“Hello Toots. I’m ok but shaken and scared. Aftershocks still continuing.”
I was relieved to get that SMS minutes after the Japan quake story broke from my classmate, Arlene Donaire, who had relocated to Japan around three months ago. Another friend, Cora Guidote, is still in Tokyo waiting for a flight back to Manila. Thankfully, they are both safe.
According to the DFA, there are around 1,000 Filipinos in Miyagi which is near the epicenter of the 8.9 quake. Around 5,000 Filipinos would be living in the tsunami-affected. I was surprised to learn that we have close to 300,000 citizens in Japan. That number is much more than the population of the entire first district of Bulacan.

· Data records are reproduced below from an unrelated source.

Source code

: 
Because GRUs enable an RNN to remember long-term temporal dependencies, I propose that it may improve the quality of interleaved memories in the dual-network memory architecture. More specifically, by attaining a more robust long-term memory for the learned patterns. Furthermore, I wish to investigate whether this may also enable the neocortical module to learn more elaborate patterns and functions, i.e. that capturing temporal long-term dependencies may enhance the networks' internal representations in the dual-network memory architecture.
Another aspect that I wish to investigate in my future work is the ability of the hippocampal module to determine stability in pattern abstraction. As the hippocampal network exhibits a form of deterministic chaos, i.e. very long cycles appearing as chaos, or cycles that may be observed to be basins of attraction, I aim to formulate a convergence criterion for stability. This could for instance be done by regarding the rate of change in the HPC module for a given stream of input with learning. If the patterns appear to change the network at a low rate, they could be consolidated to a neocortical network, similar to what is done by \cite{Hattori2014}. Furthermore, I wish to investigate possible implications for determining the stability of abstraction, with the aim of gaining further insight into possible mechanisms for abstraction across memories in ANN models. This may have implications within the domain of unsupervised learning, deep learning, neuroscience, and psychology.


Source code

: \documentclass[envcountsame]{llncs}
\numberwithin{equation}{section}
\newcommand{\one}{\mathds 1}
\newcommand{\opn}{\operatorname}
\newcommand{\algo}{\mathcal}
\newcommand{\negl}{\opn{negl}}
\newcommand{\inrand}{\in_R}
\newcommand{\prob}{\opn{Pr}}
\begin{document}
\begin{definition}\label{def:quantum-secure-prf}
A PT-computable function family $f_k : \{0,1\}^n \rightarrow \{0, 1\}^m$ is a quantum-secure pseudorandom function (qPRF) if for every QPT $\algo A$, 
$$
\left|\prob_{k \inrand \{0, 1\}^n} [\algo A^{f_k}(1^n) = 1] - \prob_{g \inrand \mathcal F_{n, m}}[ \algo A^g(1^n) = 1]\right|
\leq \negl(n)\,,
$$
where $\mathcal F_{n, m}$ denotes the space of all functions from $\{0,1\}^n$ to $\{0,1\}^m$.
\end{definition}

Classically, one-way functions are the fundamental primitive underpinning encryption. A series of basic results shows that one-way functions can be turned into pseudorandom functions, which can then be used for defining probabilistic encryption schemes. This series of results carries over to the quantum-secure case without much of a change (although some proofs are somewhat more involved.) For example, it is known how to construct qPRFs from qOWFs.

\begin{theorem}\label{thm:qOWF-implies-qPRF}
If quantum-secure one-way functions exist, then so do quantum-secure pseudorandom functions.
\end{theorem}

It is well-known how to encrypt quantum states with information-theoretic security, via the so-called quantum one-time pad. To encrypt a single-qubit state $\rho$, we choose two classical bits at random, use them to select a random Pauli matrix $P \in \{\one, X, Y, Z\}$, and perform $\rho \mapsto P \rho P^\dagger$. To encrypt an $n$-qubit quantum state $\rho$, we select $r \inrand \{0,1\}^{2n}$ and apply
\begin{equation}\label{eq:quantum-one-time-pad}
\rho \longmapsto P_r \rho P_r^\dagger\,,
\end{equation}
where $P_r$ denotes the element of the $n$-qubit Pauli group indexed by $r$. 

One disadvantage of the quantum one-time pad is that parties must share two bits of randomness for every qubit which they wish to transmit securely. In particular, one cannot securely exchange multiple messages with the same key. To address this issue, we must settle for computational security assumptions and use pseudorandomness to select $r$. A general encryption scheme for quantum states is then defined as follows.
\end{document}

Philippine Ambassador Manolo Lopez faces a daunting challenge just months from the date of his appointment. Another Lopez is our point person for Osaka. Consul General Melody Lopez has her job cut out for her. The Philippine Embassy was more careful than its New Zealand counterpart in saying that for now, there appears to be no Filipino casualties in Japan. Let’s pray that it stays that way.

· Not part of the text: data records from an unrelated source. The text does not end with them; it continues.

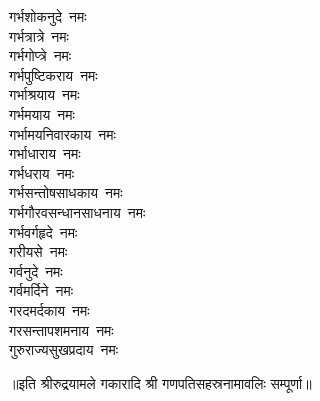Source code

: \begin{multicols}{2}
\begin{flushleft}
गर्भशोकनुदे~नमः\\
गर्भत्रात्रे~नमः\\
गर्भगोप्त्रे~नमः\\
गर्भपुष्टिकराय~नमः\\
गर्भाश्रयाय~नमः\\
गर्भमयाय~नमः\\
गर्भामयनिवारकाय~नमः\\
गर्भाधाराय~नमः\hfill{}\\
गर्भधराय~नमः\\
गर्भसन्तोषसाधकाय~नमः\\
गर्भगौरवसन्धानसाधनाय~नमः\\
गर्भवर्गहृदे~नमः\\
गरीयसे~नमः\\
गर्वनुदे~नमः\\
गर्वमर्दिने~नमः\\
गरदमर्दकाय~नमः\\
गरसन्तापशमनाय~नमः\\
गुरुराज्यसुखप्रदाय~नमः\hfill{}\\
\end{flushleft}
\end{multicols}
\centerline{॥इति श्रीरुद्रयामले गकारादि श्री गणपतिसहस्रनामावलिः सम्पूर्णा॥}
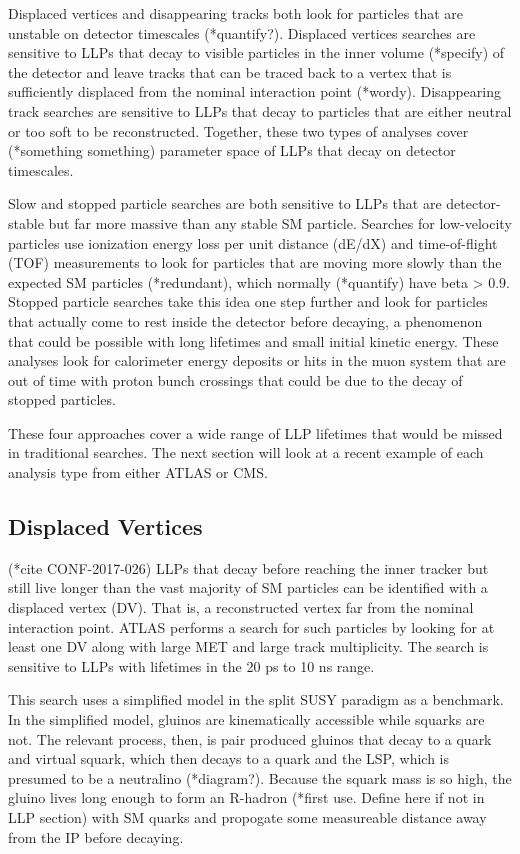 \documentclass[12pt]{article}
\begin{document}
    Displaced vertices and disappearing tracks both look for particles that are unstable on detector timescales (*quantify?). Displaced vertices searches are sensitive to LLPs that decay to visible particles in the inner volume (*specify) of the detector and leave tracks that can be traced back to a vertex that is sufficiently displaced from the nominal interaction point (*wordy). Disappearing track searches are sensitive to LLPs that decay to particles that are either neutral or too soft to be reconstructed. Together, these two types of analyses cover (*something something) parameter space of LLPs that decay on detector timescales.

    Slow and stopped particle searches are both sensitive to LLPs that are detector-stable but far more massive than any stable SM particle. Searches for low-velocity particles use ionization energy loss per unit distance (dE/dX) and time-of-flight (TOF) measurements to look for particles that are moving more slowly than the expected SM particles (*redundant), which normally (*quantify) have beta > 0.9. Stopped particle searches take this idea one step further and look for particles that actually come to rest inside the detector before decaying, a phenomenon that could be possible with long lifetimes and small initial kinetic energy. These analyses look for calorimeter energy deposits or hits in the muon system that are out of time with proton bunch crossings that could be due to the decay of stopped particles.

    These four approaches cover a wide range of LLP lifetimes that would be missed in traditional searches. The next section will look  at a recent example of each analysis type from either ATLAS or CMS.

\subsection{Displaced Vertices}
    (*cite CONF-2017-026)
    LLPs that decay before reaching the inner tracker but still live longer than the vast majority of SM particles can be identified with a displaced vertex (DV). That is, a reconstructed vertex far from the nominal interaction point. ATLAS performs a search for such particles by looking for at least one DV along with large MET and large track multiplicity. The search is sensitive to LLPs with lifetimes in the 20 ps to 10 ns range.

    This search uses a simplified model in the split SUSY paradigm as a benchmark. In the simplified model, gluinos are kinematically accessible while squarks are not. The relevant process, then, is pair produced gluinos that decay to a quark and virtual squark, which then decays to a quark and the LSP, which is presumed to be a neutralino (*diagram?). Because the squark mass is so high, the gluino lives long enough to form an R-hadron (*first use. Define here if not in LLP section) with SM quarks and propogate some measureable distance away from the IP before decaying. 
\end{document}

My initial thought when CNN flashed the video showing the sea swallowing up land, cars and buildings was — “Is this really happening?” I seem to recall similar scenes depicted in sleek expensive disaster end-of-the-world movies of late. But this was not just another bad script; there was no director about to yell “cut” from his cinematic throne. This was painfully, appallingly real.
One of the survivors interviewed on CNN said that the quake differed from previous ground-shaking events for two things: 1) it seemed to go on forever; and, 2) there was a low rumbling sound that was very strange and scary. Another survivor recalled not being able to stand and move from where she was. The ground shook that hard.
The sight of waters crawling like a boa constrictor hungry for ground gave gravitas to the word, “tsunami”. The word “tsunami” evoke hula outfits, oriental food, and balmy winds. Never again. Not after seeing that heartbreaking video of ships floating with houses. As I write this, Japan’s ambassador to the US announced that the number of fatalities was 200 and rising. Rescue and recovery efforts have barely begun. Japan’s government is also concerned over news of a leaky nuclear reactor. Communities leaving close to the nuclear facility have been relocated as experts try to fix the problem.
What happened in Japan should be a wake-up call to all of us here in the Philippines. Phivolcs Director Rolando Solidum has been very forthright in warning us of the coming of the big one. We are overdue for it, he said. Unlike Japan, our local governments are not as strict in monitoring developers, contractors, and building administrators’ on compliance with building code regulations. Corruption leads to short cuts and short cuts could lead to lives cut short in times of disasters. A tsunami alert for Manila’s coastline communities would likely result in pandemonium, because we don’t even know where the safest buildings are, and which roads to take.
We all must come out of this Japan disaster in the same way that my friend, Arlene, did. Shaken and scared. As Japan takes care of its own, let’s emulate the steps they took to prepare for the quake that just happened. Because most of their buildings were able to withstand the quake’s power. And the people seemed to know what to do, where to go. And their very own Prime Minister was on air, and on message, minutes after the earth shook.
No one doubts that Japan will soon be on its feet again. But for now, the world commiserates with numerous families affected by this devastating tragedy. We offer prayers for Japan. And in doing so, we add prayers for our own country. May the ground beneath us be firm and steady. For years and years to come.